▸ EXERCISE BRIEF
Convert the lines of the entries below, from the line containing "within the district" through the line containing "## Some note about development and testing", inclusive, into a JSON list of strings with one string per line, omitting blank lines and leaving out the pictures.

====== SOURCE MATERIAL

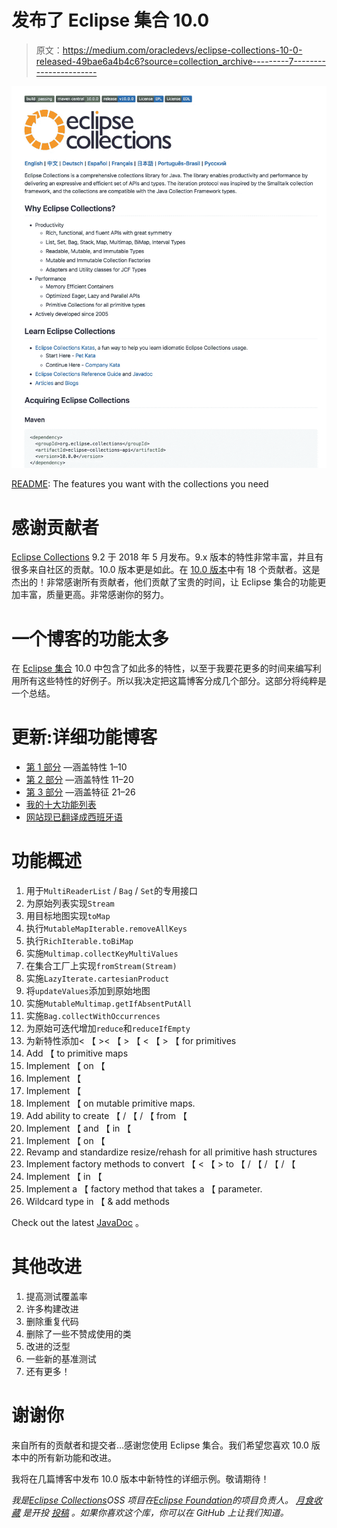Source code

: # 发布了 Eclipse 集合 10.0

> 原文：<https://medium.com/oracledevs/eclipse-collections-10-0-released-49bae6a4b4c6?source=collection_archive---------7----------------------->

![](img/b6949cdc8375b2036d8969f1826cac78.png)

[README](https://github.com/eclipse/eclipse-collections/blob/master/README.md): The features you want with the collections you need

# 感谢贡献者

[Eclipse Collections](https://github.com/eclipse/eclipse-collections) 9.2 于 2018 年 5 月发布。9.x 版本的特性非常丰富，并且有很多来自社区的贡献。10.0 版本更是如此。在 [10.0 版本](https://github.com/eclipse/eclipse-collections/releases/tag/10.0.0)中有 18 个贡献者。这是杰出的！非常感谢所有贡献者，他们贡献了宝贵的时间，让 Eclipse 集合的功能更加丰富，质量更高。非常感谢你的努力。

# 一个博客的功能太多

在 [Eclipse 集合](https://github.com/eclipse/eclipse-collections) 10.0 中包含了如此多的特性，以至于我要花更多的时间来编写利用所有这些特性的好例子。所以我决定把这篇博客分成几个部分。这部分将纯粹是一个总结。

# 更新:详细功能博客

*   [第 1 部分](/@donraab/new-features-of-eclipse-collections-10-0-part-1-3307ce997d21?source=friends_link&sk=6e99f4dc0ef15ec28a4ba2410ef6eaaf) —涵盖特性 1–10
*   [第 2 部分](/@donraab/new-features-of-eclipse-collections-10-0-part-2-cc215aadc907?source=friends_link&sk=76f3543e88c8f06062d34f094c67db71) —涵盖特性 11–20
*   [第 3 部分](/@donraab/new-features-of-eclipse-collections-10-0-part-3-ff801223f821?source=friends_link&sk=4f2c6d12f1dd3f65aac4f609f717a144) —涵盖特征 21–26
*   [我的十大功能列表](/@donraab/10-features-in-eclipse-collections-10-0-b5529f41d448?source=friends_link&sk=00774aab62995bea1fd5f9955b46987e)
*   [网站现已翻译成西班牙语](https://www.eclipse.org/collections/es/index.html)

# 功能概述

1.  用于`MultiReaderList` / `Bag` / `Set`的专用接口
2.  为原始列表实现`Stream`
3.  用目标地图实现`toMap`
4.  执行`MutableMapIterable.removeAllKeys`
5.  执行`RichIterable.toBiMap`
6.  实施`Multimap.collectKeyMultiValues`
7.  在集合工厂上实现`fromStream(Stream)`
8.  实施`LazyIterate.cartesianProduct`
9.  将`updateValues`添加到原始地图
10.  实施`MutableMultimap.getIfAbsentPutAll`
11.  实施`Bag.collectWithOccurrences`
12.  为原始可迭代增加`reduce`和`reduceIfEmpty`
13.  为新特性添加< 【 >< 【 > 【 < 【 > 【 for primitives
14.  Add 【 to primitive maps
15.  Implement 【 on 【
16.  Implement 【
17.  Implement 【
18.  Implement 【 on mutable primitive maps.
19.  Add ability to create 【 / 【 / 【 from 【
20.  Implement 【 and 【 in 【
21.  Implement 【 on 【
22.  Revamp and standardize resize/rehash for all primitive hash structures
23.  Implement factory methods to convert 【 < 【 > to 【 / 【 / 【 / 【
24.  Implement 【 in 【
25.  Implement a 【 factory method that takes a 【 parameter.
26.  Wildcard type in 【 & add methods

Check out the latest [JavaDoc](https://www.eclipse.org/collections/javadoc/10.0.0/overview-summary.html) 。

# 其他改进

1.  提高测试覆盖率
2.  许多构建改进
3.  删除重复代码
4.  删除了一些不赞成使用的类
5.  改进的泛型
6.  一些新的基准测试
7.  还有更多！

# 谢谢你

来自所有的贡献者和提交者…感谢您使用 Eclipse 集合。我们希望您喜欢 10.0 版本中的所有新功能和改进。

我将在几篇博客中发布 10.0 版本中新特性的详细示例。敬请期待！

*我是*[*Eclipse Collections*](https://github.com/eclipse/eclipse-collections)*OSS 项目在*[*Eclipse Foundation*](https://projects.eclipse.org/projects/technology.collections)*的项目负责人。* [*月食收藏*](https://github.com/eclipse/eclipse-collections) *是开投* [*投稿*](https://github.com/eclipse/eclipse-collections/blob/master/CONTRIBUTING.md) *。如果你喜欢这个库，你可以在 GitHub 上让我们知道。*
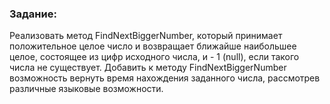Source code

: ### Задание:
Реализовать метод FindNextBiggerNumber, который принимает положительное целое число и возвращает ближайше наибольшее целое, состоящее из цифр исходного числа, и - 1 (null), если такого числа не существует.
Добавить к методу FindNextBiggerNumber возможность вернуть время нахождения заданного числа, рассмотрев различные языковые возможности.
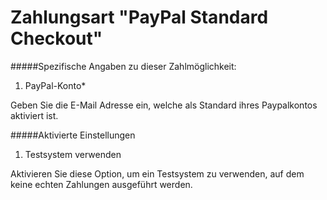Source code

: # Zahlungsart "PayPal Standard Checkout"

#####Spezifische Angaben zu dieser Zahlmöglichkeit:

1. PayPal-Konto*

Geben Sie die E-Mail Adresse ein, welche als Standard ihres Paypalkontos aktiviert ist.

#####Aktivierte Einstellungen
1. Testsystem verwenden

Aktivieren Sie diese Option, um ein Testsystem zu verwenden, auf dem keine echten Zahlungen ausgeführt werden.
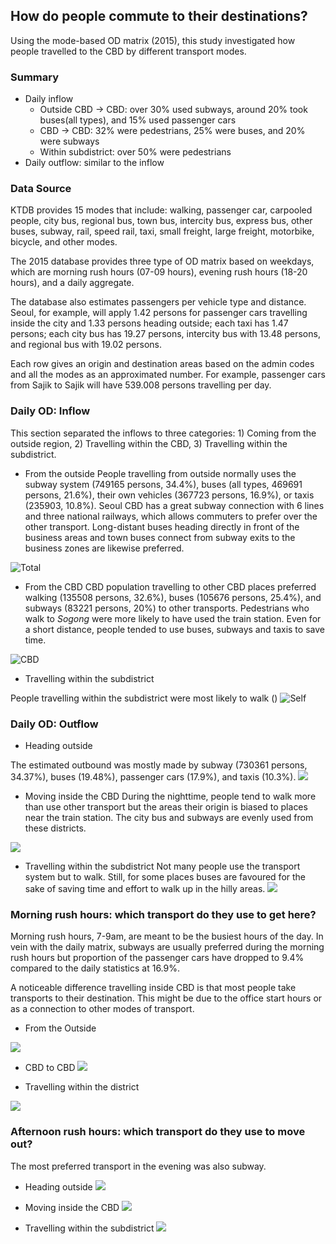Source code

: ## How do people commute to their destinations?
Using the mode-based OD matrix (2015), this study investigated how people travelled to the CBD by different transport modes. 

### Summary
* Daily inflow
    * Outside CBD -> CBD: over 30% used subways, around 20% took buses(all types), and 15% used passenger cars
    * CBD -> CBD: 32% were pedestrians, 25% were buses, and 20% were subways
    * Within subdistrict: over 50% were pedestrians
* Daily outflow: similar to the inflow


### Data Source
KTDB provides 15 modes that include:
walking, passenger car, carpooled people, city bus, regional bus, town bus, intercity bus, express bus, other buses, subway, rail, speed rail, taxi, small freight, large freight, motorbike, bicycle, and other modes. 

The 2015 database provides three type of OD matrix based on weekdays, which are morning rush hours (07-09 hours), evening rush hours (18-20 hours), and a daily aggregate.

The database also estimates passengers per vehicle type and distance. Seoul, for example, will apply 1.42 persons for passenger cars travelling inside the city and 1.33 persons heading outside; each taxi has 1.47 persons; each city bus has 19.27 persons, intercity bus with 13.48 persons, and regional bus with 19.02 persons.

Each row gives an origin and destination areas based on the admin codes and all the modes as an approximated number. For example, passenger cars from Sajik to Sajik will have 539.008 persons travelling per day.

### Daily OD: Inflow
This section separated the inflows to three categories: 1) Coming from the outside region, 2) Travelling within the CBD, 3) Travelling within the subdistrict.

* From the outside
People travelling from outside normally uses the subway system (749165 persons, 34.4%), buses (all types, 469691 persons, 21.6%), their own vehicles (367723 persons, 16.9%), or taxis (235903, 10.8%). Seoul CBD has a great subway connection with 6 lines and three national railways, which allows commuters to prefer over the other transport. Long-distant buses heading directly in front of the business areas and town buses connect from subway exits to the business zones are likewise preferred.

![Total](https://i.imgur.com/Irz8XgA.png)


* From the CBD
CBD population travelling to other CBD places preferred walking (135508 persons, 32.6%), buses (105676 persons, 25.4%), and subways (83221 persons, 20%) to other transports. Pedestrians who walk to *Sogong* were more likely to have used the train station. Even for a short distance, people tended to use buses, subways and taxis to save time.

![CBD](https://i.imgur.com/71tCLhX.png)

* Travelling within the subdistrict

People travelling within the subdistrict were most likely to walk ()
![Self](https://i.imgur.com/42HXyRR.png)


### Daily OD: Outflow

* Heading outside

The estimated outbound was mostly made by subway (730361 persons, 34.37%), buses (19.48%), passenger cars (17.9%), and taxis (10.3%).
![](https://i.imgur.com/sLhiFMx.png)



* Moving inside the CBD
During the nighttime, people tend to walk more than use other transport but the areas their origin is biased to places near the train station. The city bus and subways are evenly used from these districts. 

![](https://i.imgur.com/okWBnFE.png)

* Travelling within the subdistrict
Not many people use the transport system but to walk. Still, for some places buses are favoured for the sake of saving time and effort to walk up in the hilly areas.
![](https://i.imgur.com/1lxw85L.png)



### Morning rush hours: which transport do they use to get here?
Morning rush hours, 7-9am, are meant to be the busiest hours of the day. In vein with the daily matrix, subways are usually preferred during the morning rush hours but proportion of the passenger cars have dropped to 9.4% compared to the daily statistics at 16.9%.

A noticeable difference travelling inside CBD is that most people take transports to their destination. This might be due to the office start hours or as a connection to other modes of transport.

* From the Outside

![](https://i.imgur.com/evY7wyj.png)


* CBD to CBD
![](https://i.imgur.com/r2HrumP.png)



* Travelling within the district

![](https://i.imgur.com/Z0BifUV.png)


### Afternoon rush hours: which transport do they use to move out?
The most preferred transport in the evening was also subway. 

* Heading outside
![](https://i.imgur.com/22eRw9r.png)


* Moving inside the CBD
![](https://i.imgur.com/00FEGeL.png)


* Travelling within the subdistrict
![](https://i.imgur.com/4x596dh.png)
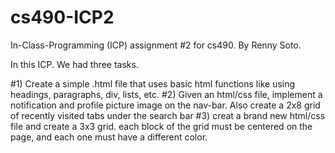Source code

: # cs490-ICP2
In-Class-Programming (ICP) assignment #2 for cs490. By Renny Soto.

In this ICP. We had three tasks. 

#1) Create a simple .html file that uses basic html functions like using headings, paragraphs, div, lists, etc. 
#2) Given an html/css file, implement a notification and profile picture image on the nav-bar. Also create a 2x8 grid of recently visited tabs under the search bar
#3) creat a brand new html/css file and create a 3x3 grid. each block of the grid must be centered on the page, and each one must have a different color. 
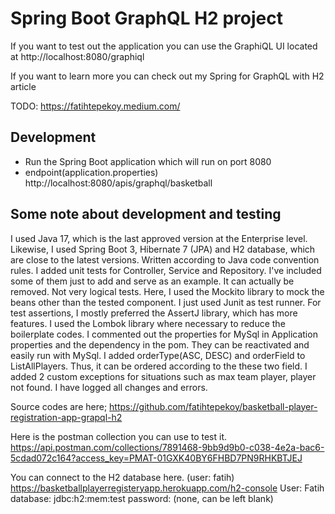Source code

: # Spring Boot GraphQL H2 project

If you want to test out the application you can use the GraphiQL UI located at http://localhost:8080/graphiql

If you want to learn more you can check out my Spring for GraphQL with H2 article

TODO: https://fatihtepekoy.medium.com/

## Development 

- Run the Spring Boot application which will run on port 8080
- endpoint(application.properties) http://localhost:8080/apis/graphql/basketball

## Some note about development and testing

 I used Java 17, which is the last approved version at the Enterprise level. Likewise, I used Spring Boot 3, Hibernate 7 (JPA) and H2 database, which are close to the latest versions.
 Written according to Java code convention rules.
 I added unit tests for Controller, Service and Repository.  I've included some of them just to add and serve as an example. It can actually be removed. Not very logical tests. Here, I used the Mockito library to mock the beans other than the tested component.
 I just used Junit as test runner. For test assertions, I mostly preferred the AssertJ library, which has more features.
 I used the Lombok library where necessary to reduce the boilerplate codes.
 I commented out the properties for MySql in Application properties and the dependency in the pom. They can be reactivated and easily run with MySql.
 I added orderType(ASC, DESC) and orderField to ListAllPlayers. Thus, it can be ordered according to the these two field.
 I added 2 custom exceptions for situations such as max team player, player not found.
 I have logged all changes and errors.

 Source codes are here;
 https://github.com/fatihtepekoy/basketball-player-registration-app-grapql-h2

 Here is the postman collection you can use to test it.
 https://api.postman.com/collections/7891468-9bb9d9b0-c038-4e2a-bac6-5cdad072c164?access_key=PMAT-01GXK40BY6FHBD7PN9RHKBTJEJ

 You can connect to the H2 database here. (user: fatih)
 https://basketballplayerregisteryapp.herokuapp.com/h2-console
 User: Fatih
 database: jdbc:h2:mem:test
 password: (none, can be left blank)

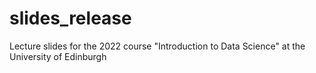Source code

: # slides_release
Lecture slides for the 2022 course "Introduction to Data Science" at the University of Edinburgh
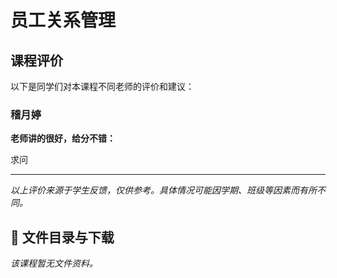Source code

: # 员工关系管理

## 课程评价

以下是同学们对本课程不同老师的评价和建议：

### 稽月婷

**老师讲的很好，给分不错：**

求问

---

*以上评价来源于学生反馈，仅供参考。具体情况可能因学期、班级等因素而有所不同。*
## 📄 文件目录与下载

_该课程暂无文件资料。_
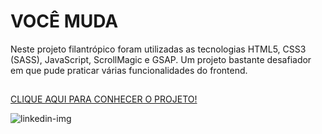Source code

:# VOCÊ MUDA

Neste projeto filantrópico foram utilizadas as tecnologias HTML5, CSS3 (SASS), JavaScript, ScrollMagic e GSAP. Um projeto bastante desafiador em que pude praticar várias funcionalidades do frontend.
##

<a href="https://vocemuda.netlify.app/">CLIQUE AQUI PARA CONHECER O PROJETO!</a>

![linkedin-img](https://user-images.githubusercontent.com/86975073/145106694-1b842269-0233-416f-a4f2-b562ba920bc0.jpg)
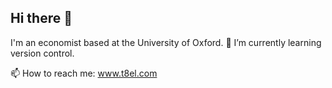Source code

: ## Hi there 👋
I'm an economist based at the University of Oxford. 🌱 I’m currently learning version control.

📫 How to reach me: www.t8el.com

============

▸ RESULT OF THE TASK
[
  "* Travelling within the district",
  "![](https://i.imgur.com/Z0BifUV.png)",
  "### Afternoon rush hours: which transport do they use to move out?",
  "The most preferred transport in the evening was also subway. ",
  "* Heading outside",
  "![](https://i.imgur.com/22eRw9r.png)",
  "* Moving inside the CBD",
  "![](https://i.imgur.com/00FEGeL.png)",
  "* Travelling within the subdistrict",
  "![](https://i.imgur.com/4x596dh.png)",
  "Source code",
  ": # cs490-ICP2",
  "In-Class-Programming (ICP) assignment #2 for cs490. By Renny Soto.",
  "In this ICP. We had three tasks. ",
  "#1) Create a simple .html file that uses basic html functions like using headings, paragraphs, div, lists, etc. ",
  "#2) Given an html/css file, implement a notification and profile picture image on the nav-bar. Also create a 2x8 grid of recently visited tabs under the search bar",
  "#3) creat a brand new html/css file and create a 3x3 grid. each block of the grid must be centered on the page, and each one must have a different color. ",
  "Source code",
  ": # Spring Boot GraphQL H2 project",
  "If you want to test out the application you can use the GraphiQL UI located at http://localhost:8080/graphiql",
  "If you want to learn more you can check out my Spring for GraphQL with H2 article",
  "TODO: https://fatihtepekoy.medium.com/",
  "## Development ",
  "- Run the Spring Boot application which will run on port 8080",
  "- endpoint(application.properties) http://localhost:8080/apis/graphql/basketball",
  "## Some note about development and testing"
]